Kieke v. Harmel

297 S.W. 286 | Tex. App. | 1927

This is an appeal from an order in probate, originating in the county court of Archer county, and appealed to the district court of Archer county, where the judgment was adverse to appellants' contentions.

Carl H. Kieke, an unmarried man, died in Archer county, Tex., on March 1, 1925. At the time of his death there survived him the following relatives, to wit: Otto F. Kieke, his father, Laura Kieke and Annie P. Schneider, his full sisters; Mata Kieke, his stepmother, the second wife of Otto F. Kieke, and the following eight children, being the children of Mata Kieke and Otto F. Kieke and being Alvin, Tillie, Valentine, Lillian, Elder, Esther, Fred, and Viola Kieke.

Deceased left an estate consisting of $1,537.64 cash and 139.8 acres of land in Archer county, Tex. H. F. Harmel was appointed administrator, and, after settling the debts, filed his application and petition to partition and distribute the estate. All parties appearing before the county court, it was ordered that the estate be divided, giving Otto F. Kieke, the father, one-half of the estate, Laura Kieke and Annie F. Schneider, each one-twelfth of the estate, and the eight children of Otto Kieke and Mata Kieke, his second wife, each one twenty-fourth of the estate. Upon appeal to the district court, the court, without a jury, made and entered the same decree of partition as in the county court. From this judgment, Laura Kieke and Annie P. Schneider have appealed and bring the matter before this court for revision.

The case was tried and determined upon an agreed statement of facts, which are substantially set forth in the foregoing statement of the nature and result of the suit.

Articles 2570 and 2573, Rev. Statutes of 1925, in so far as necessary for consideration in the present case, read as follows:

2570: "Where any person, having title to any estate or inheritance, real, personal or mixed, shall die intestate, it shall descend and pass in parcenary to his kindred, male and female, in the following course:

"1. To his children and their descendants.

"2. If there be no children nor their descendants, then to his father and mother, in equal portions. But if only the father or mother survive the intestate, then his estate shall be divided into two equal portions, one of which shall pass to such survivor, and the other half shall pass to the brothers and sisters of the deceased, and to their descendants: but if there be none such, then the whole estate shall be inherited by the surviving father or mother. * * *"

2573: "In cases before mentioned, where the inheritance is directed to pass to the collateral kindred of the intestate, if part of such collateral be of the whole blood, and the other part of the half blood only of the intestate, those of half blood shall inherit only half so much as those of the whole blood; but if all be of the half blood they shall have whole portions."

We overrule appellants' first contention, to the effect that the children of the half blood were entitled to inherit from their deceased half-brother only in the event of the death of the common father. The children of the half blood were not entitled to property owned by their father, Otto F. Kieke, for he was living. Under the common law (14 Cyc. p. 35, par. F.), children of half blood were not entitled to recover an interest in the property of a brother or sister of the whole blood. The right of the children of the half blood to an inheritable portion of their deceased brother's estate is derived alone from the statutes we have quoted. And it seems plain to us that the children of the half blood in this case inherit, by virtue of the *287 statutes we have quoted, directly from their deceased half-brother, and not through their father as an intermediary.

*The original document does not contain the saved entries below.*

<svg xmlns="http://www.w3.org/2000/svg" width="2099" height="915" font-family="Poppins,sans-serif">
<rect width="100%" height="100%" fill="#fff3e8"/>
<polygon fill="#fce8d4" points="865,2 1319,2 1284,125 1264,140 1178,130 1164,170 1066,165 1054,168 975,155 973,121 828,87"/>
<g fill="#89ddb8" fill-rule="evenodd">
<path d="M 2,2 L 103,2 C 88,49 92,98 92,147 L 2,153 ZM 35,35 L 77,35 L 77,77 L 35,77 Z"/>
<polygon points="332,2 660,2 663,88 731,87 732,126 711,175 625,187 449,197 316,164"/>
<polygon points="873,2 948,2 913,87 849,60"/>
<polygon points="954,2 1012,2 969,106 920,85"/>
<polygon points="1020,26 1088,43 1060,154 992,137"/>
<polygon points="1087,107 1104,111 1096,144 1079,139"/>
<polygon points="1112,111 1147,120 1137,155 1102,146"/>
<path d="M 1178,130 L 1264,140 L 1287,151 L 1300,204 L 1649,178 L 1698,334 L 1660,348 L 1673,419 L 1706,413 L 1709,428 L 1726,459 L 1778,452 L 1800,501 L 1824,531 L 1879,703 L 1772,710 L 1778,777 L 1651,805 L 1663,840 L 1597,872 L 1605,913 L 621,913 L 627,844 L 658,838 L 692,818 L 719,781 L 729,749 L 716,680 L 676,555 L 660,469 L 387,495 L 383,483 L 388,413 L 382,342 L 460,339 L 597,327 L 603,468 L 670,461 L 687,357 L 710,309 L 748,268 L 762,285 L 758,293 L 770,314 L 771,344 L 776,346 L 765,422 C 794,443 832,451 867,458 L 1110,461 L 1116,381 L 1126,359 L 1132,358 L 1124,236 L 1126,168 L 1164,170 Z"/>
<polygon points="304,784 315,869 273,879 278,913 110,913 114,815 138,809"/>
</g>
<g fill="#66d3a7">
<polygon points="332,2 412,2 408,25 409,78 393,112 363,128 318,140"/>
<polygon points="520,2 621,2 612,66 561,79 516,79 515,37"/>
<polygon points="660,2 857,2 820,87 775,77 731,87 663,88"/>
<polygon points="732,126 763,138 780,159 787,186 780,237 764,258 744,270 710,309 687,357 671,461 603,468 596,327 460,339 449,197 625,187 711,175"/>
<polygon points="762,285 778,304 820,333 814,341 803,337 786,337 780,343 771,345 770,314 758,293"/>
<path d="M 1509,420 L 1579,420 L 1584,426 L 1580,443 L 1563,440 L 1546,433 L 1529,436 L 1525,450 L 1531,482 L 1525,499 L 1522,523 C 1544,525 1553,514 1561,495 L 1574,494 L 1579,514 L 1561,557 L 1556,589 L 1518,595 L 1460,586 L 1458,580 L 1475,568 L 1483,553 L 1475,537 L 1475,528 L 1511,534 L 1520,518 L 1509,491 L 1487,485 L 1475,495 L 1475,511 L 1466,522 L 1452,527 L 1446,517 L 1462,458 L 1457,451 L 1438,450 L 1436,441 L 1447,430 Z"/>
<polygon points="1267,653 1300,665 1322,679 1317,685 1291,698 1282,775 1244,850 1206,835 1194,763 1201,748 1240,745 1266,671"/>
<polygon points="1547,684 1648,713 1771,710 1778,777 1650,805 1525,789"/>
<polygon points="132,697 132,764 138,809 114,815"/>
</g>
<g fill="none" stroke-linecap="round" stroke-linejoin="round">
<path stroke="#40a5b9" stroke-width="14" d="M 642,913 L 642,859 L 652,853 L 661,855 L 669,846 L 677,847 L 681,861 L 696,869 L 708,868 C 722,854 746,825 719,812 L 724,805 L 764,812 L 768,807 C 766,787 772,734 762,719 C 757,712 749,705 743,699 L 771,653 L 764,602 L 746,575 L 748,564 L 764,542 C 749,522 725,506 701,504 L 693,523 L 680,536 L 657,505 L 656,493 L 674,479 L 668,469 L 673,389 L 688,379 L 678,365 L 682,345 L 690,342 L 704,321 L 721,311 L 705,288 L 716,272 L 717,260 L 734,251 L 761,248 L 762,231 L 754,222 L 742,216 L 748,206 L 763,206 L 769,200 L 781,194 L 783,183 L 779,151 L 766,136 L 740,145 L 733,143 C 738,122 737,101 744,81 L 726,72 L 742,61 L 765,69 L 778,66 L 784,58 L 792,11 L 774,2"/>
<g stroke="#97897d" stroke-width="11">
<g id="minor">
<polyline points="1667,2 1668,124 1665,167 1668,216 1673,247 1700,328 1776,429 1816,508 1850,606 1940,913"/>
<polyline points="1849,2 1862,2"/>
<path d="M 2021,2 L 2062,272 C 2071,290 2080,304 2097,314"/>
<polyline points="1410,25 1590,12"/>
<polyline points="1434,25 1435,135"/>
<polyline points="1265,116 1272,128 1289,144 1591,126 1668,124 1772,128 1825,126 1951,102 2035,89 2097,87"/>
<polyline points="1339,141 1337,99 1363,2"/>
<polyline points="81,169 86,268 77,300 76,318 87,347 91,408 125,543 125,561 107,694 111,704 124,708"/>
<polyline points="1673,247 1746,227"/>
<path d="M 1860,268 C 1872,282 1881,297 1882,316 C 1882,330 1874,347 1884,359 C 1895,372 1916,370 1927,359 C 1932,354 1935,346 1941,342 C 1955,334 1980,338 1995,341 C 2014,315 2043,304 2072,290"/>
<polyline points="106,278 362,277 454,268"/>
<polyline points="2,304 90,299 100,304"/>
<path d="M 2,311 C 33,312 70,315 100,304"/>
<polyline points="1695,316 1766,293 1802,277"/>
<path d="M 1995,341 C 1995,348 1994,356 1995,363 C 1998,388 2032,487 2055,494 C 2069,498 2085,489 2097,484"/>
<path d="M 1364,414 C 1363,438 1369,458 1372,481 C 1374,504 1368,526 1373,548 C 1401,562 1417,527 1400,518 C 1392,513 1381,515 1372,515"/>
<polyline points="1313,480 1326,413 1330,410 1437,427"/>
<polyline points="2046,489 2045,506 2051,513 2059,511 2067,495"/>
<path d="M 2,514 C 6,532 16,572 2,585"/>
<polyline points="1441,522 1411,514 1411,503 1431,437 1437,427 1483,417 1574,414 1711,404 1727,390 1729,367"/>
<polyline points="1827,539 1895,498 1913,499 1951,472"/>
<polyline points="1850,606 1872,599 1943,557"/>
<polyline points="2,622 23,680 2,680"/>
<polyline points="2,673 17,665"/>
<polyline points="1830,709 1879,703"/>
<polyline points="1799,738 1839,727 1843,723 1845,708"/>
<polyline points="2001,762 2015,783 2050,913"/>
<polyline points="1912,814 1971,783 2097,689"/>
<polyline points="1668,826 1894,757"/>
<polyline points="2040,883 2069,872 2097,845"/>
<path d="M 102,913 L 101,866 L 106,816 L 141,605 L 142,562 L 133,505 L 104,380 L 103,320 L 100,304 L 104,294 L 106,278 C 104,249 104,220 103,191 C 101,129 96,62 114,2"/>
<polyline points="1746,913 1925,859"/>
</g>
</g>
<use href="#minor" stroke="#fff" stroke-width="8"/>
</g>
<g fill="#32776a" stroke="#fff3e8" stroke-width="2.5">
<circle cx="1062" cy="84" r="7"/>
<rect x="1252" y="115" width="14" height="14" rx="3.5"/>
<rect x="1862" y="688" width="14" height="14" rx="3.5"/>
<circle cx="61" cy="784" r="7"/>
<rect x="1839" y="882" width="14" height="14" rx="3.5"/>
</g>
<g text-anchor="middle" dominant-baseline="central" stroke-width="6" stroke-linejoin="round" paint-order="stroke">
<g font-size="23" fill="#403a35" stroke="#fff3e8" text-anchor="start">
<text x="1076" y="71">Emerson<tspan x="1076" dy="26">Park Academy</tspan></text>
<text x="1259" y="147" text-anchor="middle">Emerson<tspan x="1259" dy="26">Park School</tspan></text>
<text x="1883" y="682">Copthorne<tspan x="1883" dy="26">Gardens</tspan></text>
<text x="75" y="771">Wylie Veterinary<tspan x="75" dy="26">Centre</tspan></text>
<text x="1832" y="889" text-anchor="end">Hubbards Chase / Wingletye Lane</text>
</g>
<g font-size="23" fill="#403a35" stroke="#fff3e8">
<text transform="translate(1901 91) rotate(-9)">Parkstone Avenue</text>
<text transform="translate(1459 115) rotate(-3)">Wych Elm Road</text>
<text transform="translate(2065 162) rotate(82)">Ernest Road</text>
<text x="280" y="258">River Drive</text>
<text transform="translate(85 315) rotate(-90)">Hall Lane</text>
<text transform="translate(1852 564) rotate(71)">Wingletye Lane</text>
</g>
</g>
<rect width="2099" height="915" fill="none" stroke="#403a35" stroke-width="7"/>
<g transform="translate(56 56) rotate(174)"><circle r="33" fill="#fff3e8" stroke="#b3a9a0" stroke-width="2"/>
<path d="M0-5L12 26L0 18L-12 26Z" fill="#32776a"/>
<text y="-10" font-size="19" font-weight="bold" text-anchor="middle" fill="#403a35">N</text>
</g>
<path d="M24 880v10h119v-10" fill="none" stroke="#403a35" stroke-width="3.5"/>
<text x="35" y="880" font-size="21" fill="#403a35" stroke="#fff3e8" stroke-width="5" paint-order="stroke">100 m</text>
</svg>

We also overrule the further contention of appellants to the effect that after the allotment of one half of the estate of the deceased to the surviving father, the other half should be divided between the children, allotting to the children of the full blood, as a class, two parts, and to the children of the half blood, as a class, one part. It is insisted that by giving, as the court did, to the sisters of the whole blood, Laura Kieke and Annie P. Schneider, each one-twelfth and to the eight children of the half blood each one twenty-fourth, the children of the half blood received a greater proportion of the estate of the deceased, Carl H. Kieke, than said children of the whole blood, contrary to the provisions of article 2573 above quoted.

Article 2570 declares that the property of the person who shall die intestate shall descend and pass in "parcenary to his kindred, male and female." No distinction in the degrees of relationship of the "kindred" is here made, and article 2573 expressly designates children of the half blood as inheritable kindred, and no distinction in this article is made in the right of inheritance, the distinction being as to the relative shares between the whole blood and the half blood children. The children, as it seems to us, both of full blood and of half blood, take, under the statute, as tenants in common, each being entitled to receive his or her distributive shares, as provided in article 2573.

No other material question is presented, and we conclude that all assignments of error should be overruled and the judgment affirmed.